A small group comprises of knowledgeable kids from Kalikapur, and kids from the adjacent urban locality, who have operational computer knowledge, would be formed. Kalikapur kids will work as field guides and the urban ones will take charge of the documentation (paper, photographs, computer storage) mainly. A participatory bio-resource documentation, and exchange of knowledge and skill between these two groups would be actively initiated.
27) Nirmal Kanti Saha, Kolkata
Economy of Meaning and Meaning of Economy: A re-invoation of Calcutta based Journal Annya Artha
A Bengali journal that emerged out of the radical Marxist tradition during the early seventies in the metropolis of Calcutta is the nodal point in this project. Re-construction of urban consciousness in the face of large-scale infiltration (after the liberation of Bangladesh), economic unrest, and political bankruptcy on the part of both left and right, has been reflected in the articles published. Started by a group of young (left) intellectuals with a serious commitment towards the understanding of social economy leads gradually to an understanding of the (im)possibility of a discussion on economy without a serious re-thinking of social and political theories .
The project aims to analyse the socio-economic-political agents responsible in re-structuring urban consciousness through the lens of this journal. A face-to-face interview to map the contours and terrain of a growing urban radicalism has also been planned with the editorial members and contributors in the journal, most of them, now in their late fifties or early sixties, most of them intellectuals of repute in the national as well as the international arena. Also we have a plan to preserve all the issues of this journal in an electronic format.

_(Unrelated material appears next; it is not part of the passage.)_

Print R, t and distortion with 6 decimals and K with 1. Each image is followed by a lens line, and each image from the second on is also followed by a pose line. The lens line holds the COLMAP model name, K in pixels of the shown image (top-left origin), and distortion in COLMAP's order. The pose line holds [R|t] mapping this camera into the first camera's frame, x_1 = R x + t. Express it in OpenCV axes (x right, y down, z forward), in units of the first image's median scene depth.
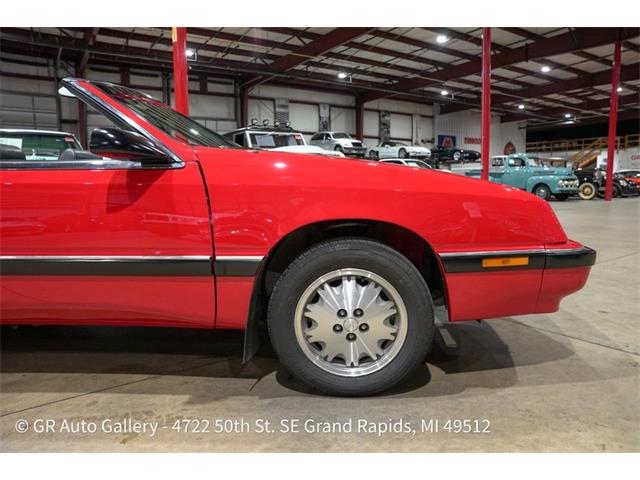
lens RADIAL K [[438.2, 0, 320.4], [0, 438.2, 238.9], [0, 0, 1]] dist [-0.137145, 0.106195]
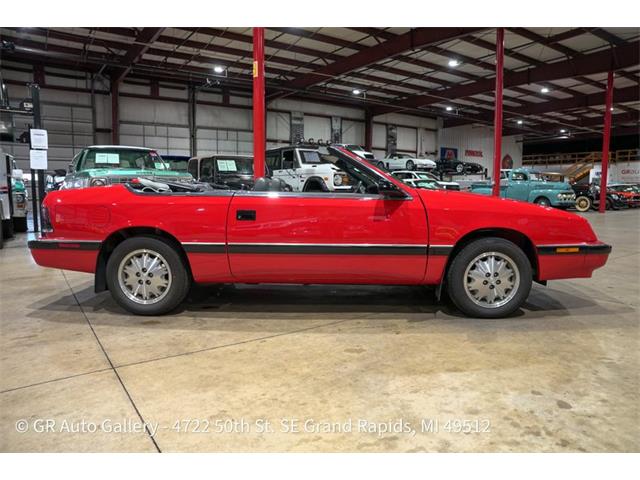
lens RADIAL K [[438.2, 0, 319.9], [0, 438.2, 241.0], [0, 0, 1]] dist [-0.137145, 0.106195]
pose [[0.999759, 0.014696, 0.016293, -0.066991], [-0.014530, 0.999842, -0.010228, 0.004248], [-0.016440, 0.009989, 0.999815, -0.084680]]
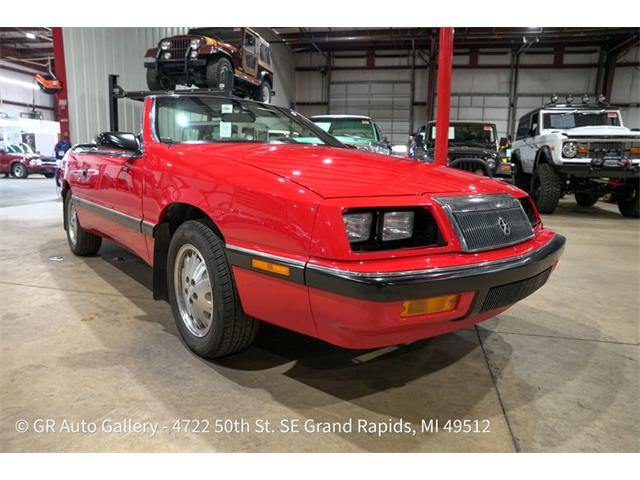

28) Poonam Bir Kasturi, Bangalore
Eco-Source
29) Preeti Sampat, New Delhi
In Search of the 'Uncommon' Woman
Front-page cartoons in most national newspapers, generally in little boxes to the left, depict (as opposed to represent) women in a plainly patriarchal manner. The women are depicted (if at all) by these undoubtedly male cartoonists as either ‘homely’ furniture in the background or a little more tantalizingly with some ‘parts’ popping out of their clothing just as their tongues occasionally do. With predictable regularity, any real comment is made by a man. I’ve admired the ‘common man’ for a long time for his ability to speak volumes through his silence, until I realized with all the enormity of the betrayal, that the common woman’s silence is in fact, deafening!

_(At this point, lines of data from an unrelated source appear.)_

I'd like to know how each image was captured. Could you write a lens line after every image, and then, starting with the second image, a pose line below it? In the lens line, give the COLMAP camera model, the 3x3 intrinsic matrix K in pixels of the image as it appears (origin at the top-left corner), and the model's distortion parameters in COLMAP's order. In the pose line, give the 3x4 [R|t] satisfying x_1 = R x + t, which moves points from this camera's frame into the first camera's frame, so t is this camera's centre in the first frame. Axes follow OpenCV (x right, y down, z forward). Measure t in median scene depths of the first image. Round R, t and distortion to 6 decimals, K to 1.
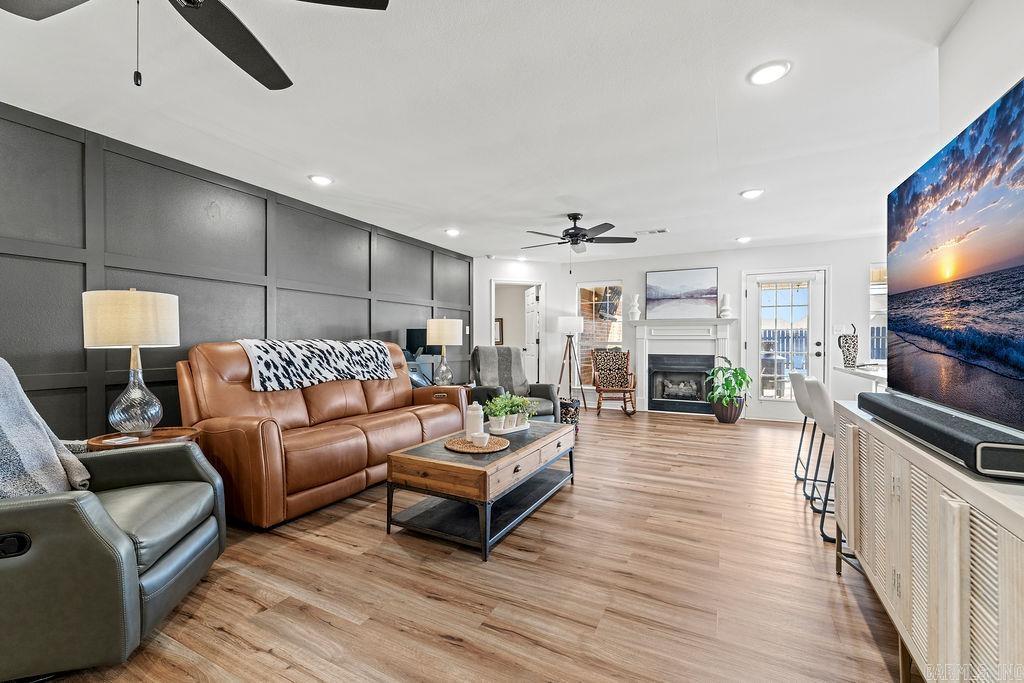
lens RADIAL K [[418.4, 0, 515.1], [0, 418.4, 342.5], [0, 0, 1]] dist [0.005830, -0.002967]
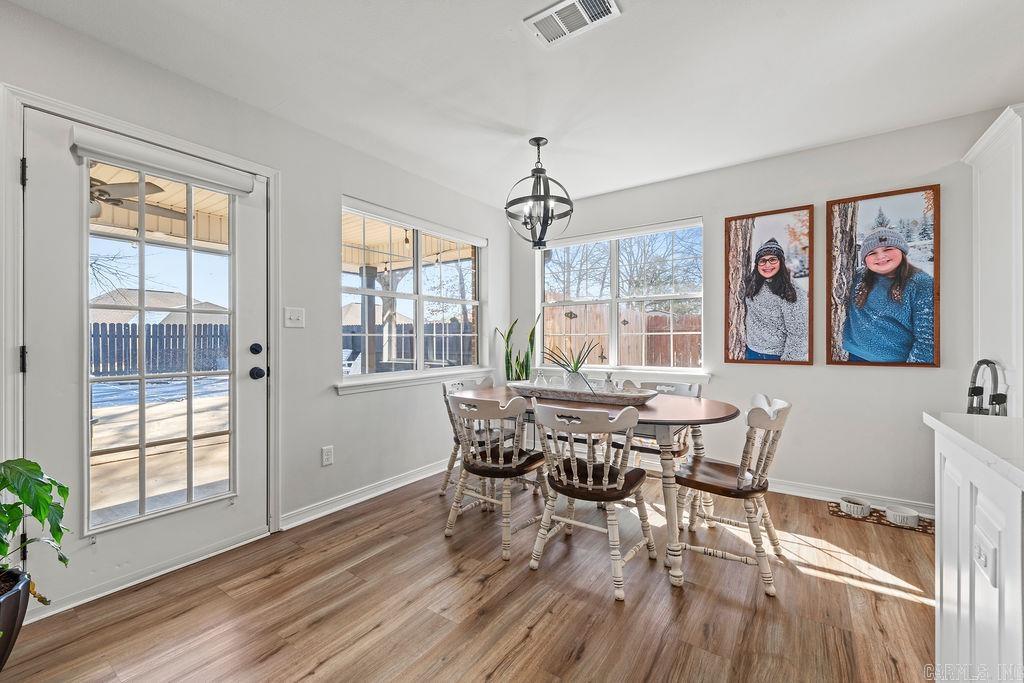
lens RADIAL K [[418.4, 0, 506.5], [0, 418.4, 337.7], [0, 0, 1]] dist [0.005830, -0.002967]
pose [[0.153390, 0.003817, 0.988158, 0.315115], [0.007657, 0.999958, -0.005052, -0.003394], [-0.988136, 0.008341, 0.153354, 0.625589]]
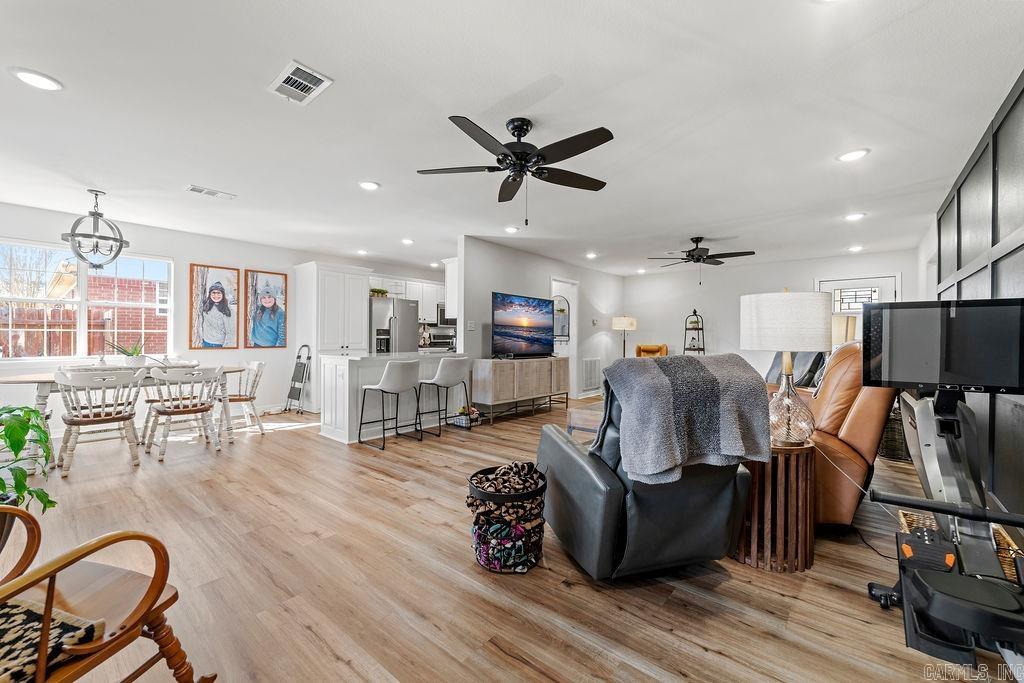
lens RADIAL K [[418.4, 0, 517.9], [0, 418.4, 337.6], [0, 0, 1]] dist [0.005830, -0.002967]
pose [[-0.972512, -0.009129, 0.232674, 0.003978], [-0.008211, 0.999954, 0.004914, -0.007687], [-0.232708, 0.002868, -0.972542, 1.125609]]
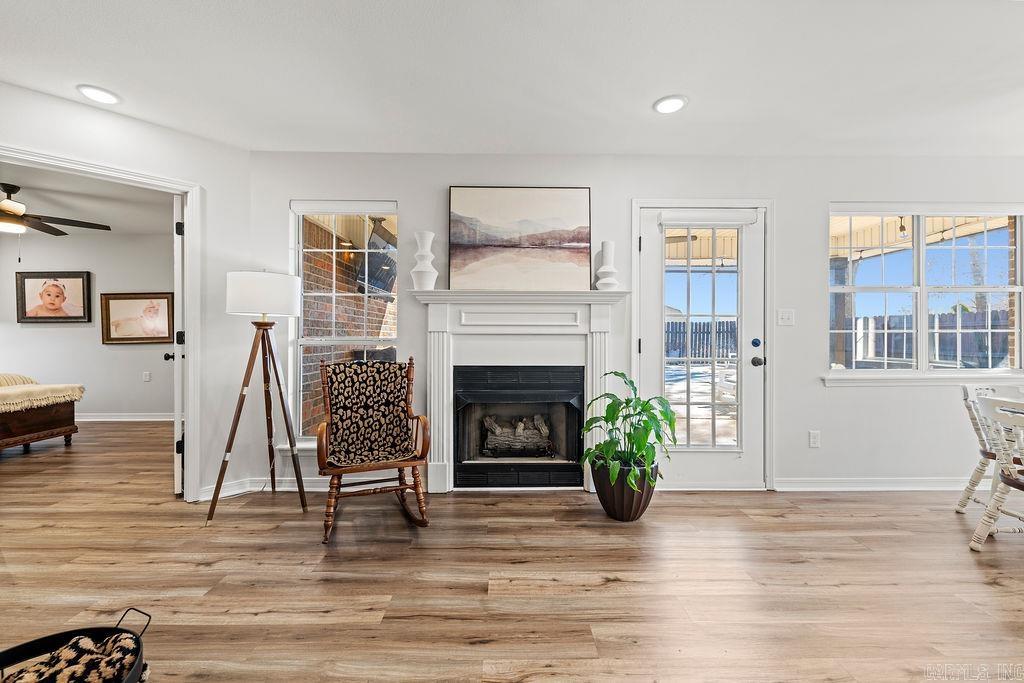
lens RADIAL K [[418.4, 0, 513.3], [0, 418.4, 335.0], [0, 0, 1]] dist [0.005830, -0.002967]
pose [[0.886015, 0.001050, 0.463656, 0.175151], [0.000355, 0.999996, -0.002945, -0.004784], [-0.463657, 0.002774, 0.886011, 0.605123]]
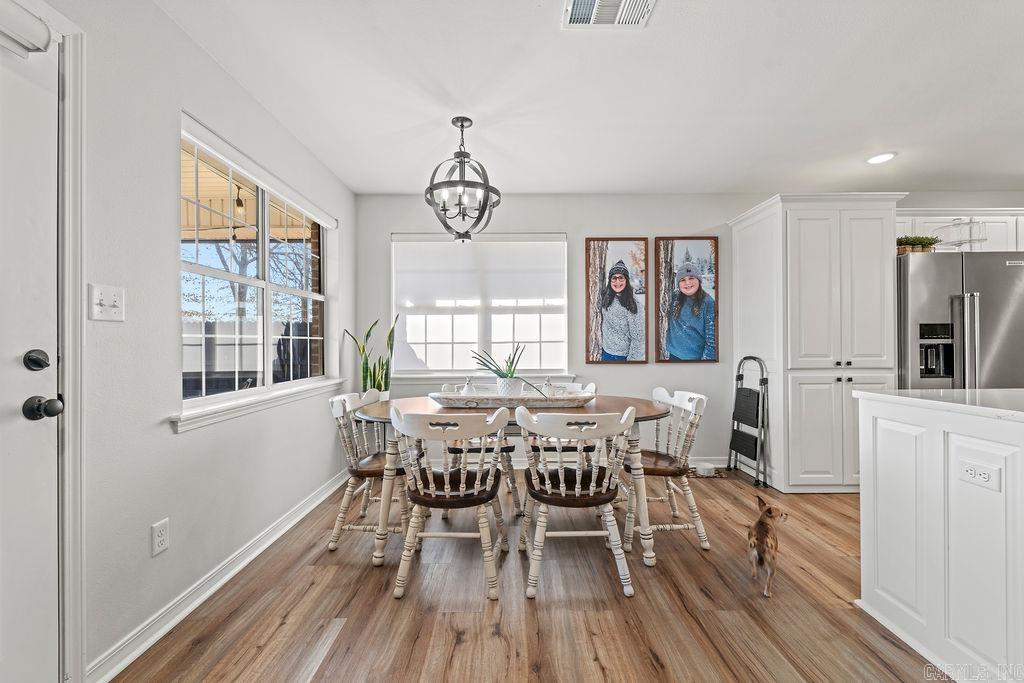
lens RADIAL K [[418.4, 0, 510.9], [0, 418.4, 343.0], [0, 0, 1]] dist [0.005830, -0.002967]
pose [[-0.449696, 0.004431, 0.893171, 0.385291], [0.008800, 0.999961, -0.000531, -0.002986], [-0.893138, 0.007621, -0.449718, 0.801158]]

I want to interrogate this wholly unnecessary disrespectful depiction of women and examine its wider cultural meanings and implications. I intend to interview the cartoonists of four national dailies: The Hindustan Times, The Indian Express, The Times of India and The Hindu. I will also undertake archival research of cartoons, articles and other relevant materials. This critical examination will then culminate into an article or two sent for publication to national dailies or popular magazines and a final essay for Sarai.